## WHAT IS NEEDED:
Each entry below needs to be copied exactly, with nothing dropped.

Bounding box prediction data:
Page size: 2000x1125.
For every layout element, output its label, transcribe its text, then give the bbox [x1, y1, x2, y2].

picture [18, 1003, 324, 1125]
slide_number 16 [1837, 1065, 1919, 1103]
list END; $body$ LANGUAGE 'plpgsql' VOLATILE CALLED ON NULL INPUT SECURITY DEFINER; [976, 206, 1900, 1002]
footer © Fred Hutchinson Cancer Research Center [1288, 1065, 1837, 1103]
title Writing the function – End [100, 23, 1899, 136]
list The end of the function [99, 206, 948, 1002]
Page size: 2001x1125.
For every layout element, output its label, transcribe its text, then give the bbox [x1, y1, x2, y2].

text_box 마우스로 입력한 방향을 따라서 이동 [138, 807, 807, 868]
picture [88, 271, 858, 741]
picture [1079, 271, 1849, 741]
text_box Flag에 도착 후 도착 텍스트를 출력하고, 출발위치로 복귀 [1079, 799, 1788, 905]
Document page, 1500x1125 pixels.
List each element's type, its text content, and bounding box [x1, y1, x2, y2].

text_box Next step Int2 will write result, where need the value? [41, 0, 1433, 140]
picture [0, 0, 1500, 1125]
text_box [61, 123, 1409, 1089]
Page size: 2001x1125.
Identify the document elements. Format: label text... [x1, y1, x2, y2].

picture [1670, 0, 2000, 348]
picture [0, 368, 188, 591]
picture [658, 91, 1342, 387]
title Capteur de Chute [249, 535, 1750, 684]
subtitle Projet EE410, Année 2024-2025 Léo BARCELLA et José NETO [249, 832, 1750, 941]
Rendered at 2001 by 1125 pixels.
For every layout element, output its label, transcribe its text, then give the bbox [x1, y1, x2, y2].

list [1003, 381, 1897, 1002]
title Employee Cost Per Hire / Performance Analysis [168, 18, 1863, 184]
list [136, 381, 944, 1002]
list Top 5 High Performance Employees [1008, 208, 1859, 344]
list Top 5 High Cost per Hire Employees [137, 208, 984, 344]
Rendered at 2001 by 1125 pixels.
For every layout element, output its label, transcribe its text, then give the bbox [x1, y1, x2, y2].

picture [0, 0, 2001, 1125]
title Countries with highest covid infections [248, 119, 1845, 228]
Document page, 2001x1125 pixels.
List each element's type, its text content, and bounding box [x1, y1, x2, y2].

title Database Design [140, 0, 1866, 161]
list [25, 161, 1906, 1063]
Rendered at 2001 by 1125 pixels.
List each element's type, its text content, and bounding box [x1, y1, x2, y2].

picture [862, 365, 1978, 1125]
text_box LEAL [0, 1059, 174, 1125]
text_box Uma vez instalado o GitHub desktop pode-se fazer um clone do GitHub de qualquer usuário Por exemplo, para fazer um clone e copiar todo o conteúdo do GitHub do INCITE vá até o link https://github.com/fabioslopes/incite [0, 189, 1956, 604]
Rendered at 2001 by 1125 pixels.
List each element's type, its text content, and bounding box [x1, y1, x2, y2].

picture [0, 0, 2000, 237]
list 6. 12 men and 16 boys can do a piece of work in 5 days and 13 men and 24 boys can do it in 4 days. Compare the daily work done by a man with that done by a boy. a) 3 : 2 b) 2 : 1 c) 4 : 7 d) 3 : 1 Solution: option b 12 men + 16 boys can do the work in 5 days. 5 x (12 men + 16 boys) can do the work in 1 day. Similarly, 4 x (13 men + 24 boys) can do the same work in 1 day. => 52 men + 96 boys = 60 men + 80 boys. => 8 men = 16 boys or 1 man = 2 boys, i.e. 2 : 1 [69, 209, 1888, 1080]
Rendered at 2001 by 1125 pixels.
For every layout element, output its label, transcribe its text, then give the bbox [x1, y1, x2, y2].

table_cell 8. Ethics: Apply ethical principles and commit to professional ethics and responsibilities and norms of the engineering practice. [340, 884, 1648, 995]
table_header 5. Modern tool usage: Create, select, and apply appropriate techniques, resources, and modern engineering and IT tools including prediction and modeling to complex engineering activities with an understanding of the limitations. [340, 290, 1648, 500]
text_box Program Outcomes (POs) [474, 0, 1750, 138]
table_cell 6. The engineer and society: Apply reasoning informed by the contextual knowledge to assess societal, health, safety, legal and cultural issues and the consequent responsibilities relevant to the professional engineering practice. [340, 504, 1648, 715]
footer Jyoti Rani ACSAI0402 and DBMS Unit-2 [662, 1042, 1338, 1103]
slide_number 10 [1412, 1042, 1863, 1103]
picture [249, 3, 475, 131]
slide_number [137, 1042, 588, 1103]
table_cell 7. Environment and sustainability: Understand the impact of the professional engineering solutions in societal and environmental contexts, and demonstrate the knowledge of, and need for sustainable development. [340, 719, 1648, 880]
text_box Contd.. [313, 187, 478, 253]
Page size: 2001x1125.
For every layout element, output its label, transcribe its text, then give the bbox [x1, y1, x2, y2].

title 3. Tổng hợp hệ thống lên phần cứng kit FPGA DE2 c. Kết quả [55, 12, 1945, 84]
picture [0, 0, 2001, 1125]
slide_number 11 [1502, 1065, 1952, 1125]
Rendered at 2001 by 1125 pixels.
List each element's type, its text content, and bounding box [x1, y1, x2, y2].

## TASK RESPONSE:
Page size: 2000x1125.
For every layout element, output its label, transcribe its text, then give the bbox [x1, y1, x2, y2].

picture [18, 1003, 324, 1125]
slide_number 16 [1837, 1065, 1919, 1103]
list END; $body$ LANGUAGE 'plpgsql' VOLATILE CALLED ON NULL INPUT SECURITY DEFINER; [976, 206, 1900, 1002]
footer © Fred Hutchinson Cancer Research Center [1288, 1065, 1837, 1103]
title Writing the function – End [100, 23, 1899, 136]
list The end of the function [99, 206, 948, 1002]
Page size: 2001x1125.
For every layout element, output its label, transcribe its text, then give the bbox [x1, y1, x2, y2].

text_box 마우스로 입력한 방향을 따라서 이동 [138, 807, 807, 868]
picture [88, 271, 858, 741]
picture [1079, 271, 1849, 741]
text_box Flag에 도착 후 도착 텍스트를 출력하고, 출발위치로 복귀 [1079, 799, 1788, 905]
Document page, 1500x1125 pixels.
List each element's type, its text content, and bounding box [x1, y1, x2, y2].

text_box Next step Int2 will write result, where need the value? [41, 0, 1433, 140]
picture [0, 0, 1500, 1125]
text_box [61, 123, 1409, 1089]
Page size: 2001x1125.
Identify the document elements. Format: label text... [x1, y1, x2, y2].

picture [1670, 0, 2000, 348]
picture [0, 368, 188, 591]
picture [658, 91, 1342, 387]
title Capteur de Chute [249, 535, 1750, 684]
subtitle Projet EE410, Année 2024-2025 Léo BARCELLA et José NETO [249, 832, 1750, 941]
Rendered at 2001 by 1125 pixels.
For every layout element, output its label, transcribe its text, then give the bbox [x1, y1, x2, y2].

list [1003, 381, 1897, 1002]
title Employee Cost Per Hire / Performance Analysis [168, 18, 1863, 184]
list [136, 381, 944, 1002]
list Top 5 High Performance Employees [1008, 208, 1859, 344]
list Top 5 High Cost per Hire Employees [137, 208, 984, 344]
Rendered at 2001 by 1125 pixels.
For every layout element, output its label, transcribe its text, then give the bbox [x1, y1, x2, y2].

picture [0, 0, 2001, 1125]
title Countries with highest covid infections [248, 119, 1845, 228]
Document page, 2001x1125 pixels.
List each element's type, its text content, and bounding box [x1, y1, x2, y2].

title Database Design [140, 0, 1866, 161]
list [25, 161, 1906, 1063]
Rendered at 2001 by 1125 pixels.
List each element's type, its text content, and bounding box [x1, y1, x2, y2].

picture [862, 365, 1978, 1125]
text_box LEAL [0, 1059, 174, 1125]
text_box Uma vez instalado o GitHub desktop pode-se fazer um clone do GitHub de qualquer usuário Por exemplo, para fazer um clone e copiar todo o conteúdo do GitHub do INCITE vá até o link https://github.com/fabioslopes/incite [0, 189, 1956, 604]
Rendered at 2001 by 1125 pixels.
List each element's type, its text content, and bounding box [x1, y1, x2, y2].

picture [0, 0, 2000, 237]
list 6. 12 men and 16 boys can do a piece of work in 5 days and 13 men and 24 boys can do it in 4 days. Compare the daily work done by a man with that done by a boy. a) 3 : 2 b) 2 : 1 c) 4 : 7 d) 3 : 1 Solution: option b 12 men + 16 boys can do the work in 5 days. 5 x (12 men + 16 boys) can do the work in 1 day. Similarly, 4 x (13 men + 24 boys) can do the same work in 1 day. => 52 men + 96 boys = 60 men + 80 boys. => 8 men = 16 boys or 1 man = 2 boys, i.e. 2 : 1 [69, 209, 1888, 1080]
Rendered at 2001 by 1125 pixels.
For every layout element, output its label, transcribe its text, then give the bbox [x1, y1, x2, y2].

table_cell 8. Ethics: Apply ethical principles and commit to professional ethics and responsibilities and norms of the engineering practice. [340, 884, 1648, 995]
table_header 5. Modern tool usage: Create, select, and apply appropriate techniques, resources, and modern engineering and IT tools including prediction and modeling to complex engineering activities with an understanding of the limitations. [340, 290, 1648, 500]
text_box Program Outcomes (POs) [474, 0, 1750, 138]
table_cell 6. The engineer and society: Apply reasoning informed by the contextual knowledge to assess societal, health, safety, legal and cultural issues and the consequent responsibilities relevant to the professional engineering practice. [340, 504, 1648, 715]
footer Jyoti Rani ACSAI0402 and DBMS Unit-2 [662, 1042, 1338, 1103]
slide_number 10 [1412, 1042, 1863, 1103]
picture [249, 3, 475, 131]
slide_number [137, 1042, 588, 1103]
table_cell 7. Environment and sustainability: Understand the impact of the professional engineering solutions in societal and environmental contexts, and demonstrate the knowledge of, and need for sustainable development. [340, 719, 1648, 880]
text_box Contd.. [313, 187, 478, 253]
Page size: 2001x1125.
For every layout element, output its label, transcribe its text, then give the bbox [x1, y1, x2, y2].

title 3. Tổng hợp hệ thống lên phần cứng kit FPGA DE2 c. Kết quả [55, 12, 1945, 84]
picture [0, 0, 2001, 1125]
slide_number 11 [1502, 1065, 1952, 1125]
Rendered at 2001 by 1125 pixels.
List each element's type, its text content, and bounding box [x1, y1, x2, y2].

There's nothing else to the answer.